A recent poll conducted by the pro-change group Dignity in Dying has unveiled a surprising and profound shift in the attitudes of religious individuals in England and Wales regarding the legalization of assisted dying.
The results indicate that an overwhelming majority of those who identify as religious are in support of changing the law to permit assisted dying, shedding light on a potentially transformative shift in societal perspectives on end-of-life choices.
The comprehensive survey, which canvassed the opinions of over a thousand participants throughout the summer, discovered that an impressive 68 percent of individuals belonging to various religious faiths, including Judaism, Buddhism, Islam, and Christianity, would endorse a change in the existing legislation to accommodate assisted dying. This revelation challenges preconceived notions about religious views on this sensitive issue.
Former Archbishop of Canterbury, Lord Carey, a prominent advocate for this change, expressed his lack of surprise at the poll’s findings. In his view, the essence of Christianity, as depicted in the Gospels, fundamentally revolves around compassion and love for fellow human beings. Lord Carey stated, “One of the key themes of the Gospels is love for our fellow human beings. Doing whatever we can to relieve needless suffering and bring peace is a profoundly Christian act.” He passionately hopes that lawmakers will take note of this groundswell of support for compassionate assisted dying and finally enact a new framework that aligns with the compassion and kindness that many citizens yearn to see.
However, not all religious figures share Lord Carey’s perspective. Dr. Mark Pickering, CEO of the Christian Medical Fellowship, expressed skepticism regarding the poll’s results. He argued that much of the campaign advocating for changes to the law emphasizes fear and the idea that individuals should have autonomy over their life and death. Dr. Pickering maintained, “There are very few cases where you can’t make a big difference by good end-of-life care. And so much of what is talked about as dignity is actually what we call autonomy. It is the idea that I should be in charge of my life and my death.” He referenced the Bible, suggesting that it disapproves of excessive autonomy, characterizing it as a form of sin.
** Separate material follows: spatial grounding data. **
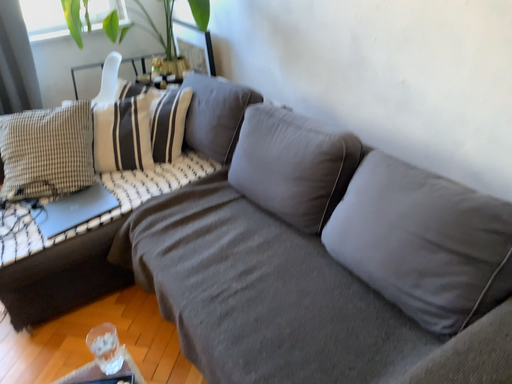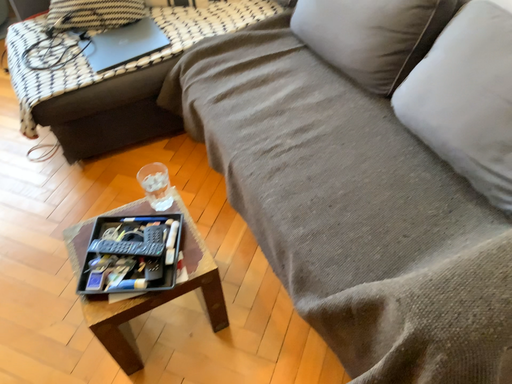
Question: Which way did the camera rotate in the video?

Choices:
 (A) rotated downward
 (B) rotated upward

Answer: (A)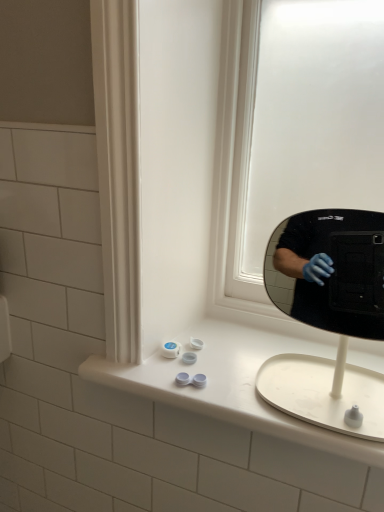
Locate an element on the screen. Image resolution: width=384 pixels, height=512 pixels. free spot above white matte counter top at center (from a real-world perspective) is located at coordinates (249, 356).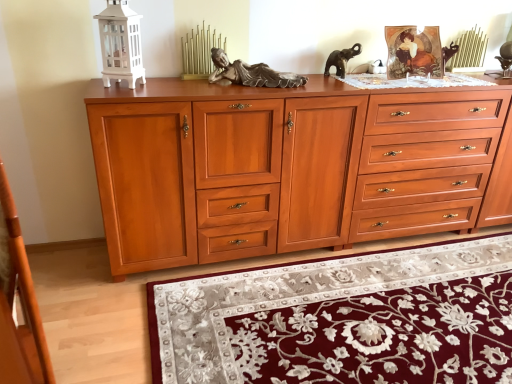
Question: Considering the relative sizes of wooden drawer at center, which ranks as the first drawer in left-to-right order, and cherry wood drawers at right, which is the 1th drawer from right to left, in the image provided, is wooden drawer at center, which ranks as the first drawer in left-to-right order, thinner than cherry wood drawers at right, which is the 1th drawer from right to left,?

Choices:
 (A) yes
 (B) no

Answer: (A)

Question: Does wooden drawer at center, which is the 2th drawer from right to left, turn towards cherry wood drawers at right, acting as the 2th drawer starting from the left?

Choices:
 (A) yes
 (B) no

Answer: (A)

Question: Does wooden drawer at center, which is the 2th drawer from right to left, lie in front of cherry wood drawers at right, acting as the 2th drawer starting from the left?

Choices:
 (A) no
 (B) yes

Answer: (B)

Question: Would you say wooden drawer at center, which is the 2th drawer from right to left, is outside cherry wood drawers at right, which is the 1th drawer from right to left?

Choices:
 (A) yes
 (B) no

Answer: (A)

Question: Is wooden drawer at center, which ranks as the first drawer in left-to-right order, next to cherry wood drawers at right, which is the 1th drawer from right to left?

Choices:
 (A) yes
 (B) no

Answer: (B)

Question: Does wooden drawer at center, which ranks as the first drawer in left-to-right order, contain cherry wood drawers at right, which is the 1th drawer from right to left?

Choices:
 (A) no
 (B) yes

Answer: (A)

Question: Considering the relative positions of cherry wood chest of drawers at center and wooden drawer at center, which ranks as the first drawer in left-to-right order, in the image provided, is cherry wood chest of drawers at center to the right of wooden drawer at center, which ranks as the first drawer in left-to-right order, from the viewer's perspective?

Choices:
 (A) yes
 (B) no

Answer: (A)

Question: Can we say cherry wood chest of drawers at center lies outside wooden drawer at center, which ranks as the first drawer in left-to-right order?

Choices:
 (A) no
 (B) yes

Answer: (B)

Question: Can you confirm if cherry wood chest of drawers at center is wider than wooden drawer at center, which is the 2th drawer from right to left?

Choices:
 (A) yes
 (B) no

Answer: (A)

Question: Is wooden drawer at center, which is the 2th drawer from right to left, surrounded by cherry wood chest of drawers at center?

Choices:
 (A) yes
 (B) no

Answer: (A)

Question: Is the surface of cherry wood chest of drawers at center in direct contact with wooden drawer at center, which is the 2th drawer from right to left?

Choices:
 (A) yes
 (B) no

Answer: (B)

Question: From a real-world perspective, does cherry wood chest of drawers at center sit lower than wooden drawer at center, which is the 2th drawer from right to left?

Choices:
 (A) yes
 (B) no

Answer: (A)

Question: Could you tell me if wooden drawer at center, which is the 2th drawer from right to left, is facing velvet burgundy rug at lower center?

Choices:
 (A) no
 (B) yes

Answer: (B)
Despite these contrasting viewpoints, a growing number of Members of Parliament are in favor of opening a parliamentary debate on assisted dying. Among them is Social Care Minister Helen Whately, who recently voiced her support for such a discussion. As the matter currently stands, assisted dying is prohibited in England, Wales, and Northern Ireland, with a potential maximum prison sentence of 14 years for those who assist others in such actions. The formation of a committee dedicated to studying and advocating for assisted dying is expected to play a pivotal role in making the case for a vote in the Houses of Parliament.
This revelation regarding the support for legalizing assisted dying among religious communities marks a significant turning point in the ongoing debate surrounding end-of-life choices in England and Wales. While religious perspectives have traditionally been seen as obstacles to legislative change in this area, the poll’s findings illustrate a surprising degree of alignment between religious values and the desire to alleviate unnecessary suffering.
As this movement gains momentum, it is possible that the United Kingdom may be on the cusp of a transformative shift in the legal landscape surrounding assisted dying. Whether this evolving consensus will result in legislative changes remains to be seen, but it undoubtedly signals a profound societal shift in the way we approach this emotionally charged topic.
The forthcoming report by the committee on assisted dying promises to further inform this critical debate, and the views of religious individuals will continue to play a central role in shaping the future of end-of-life legislation in England and Wales.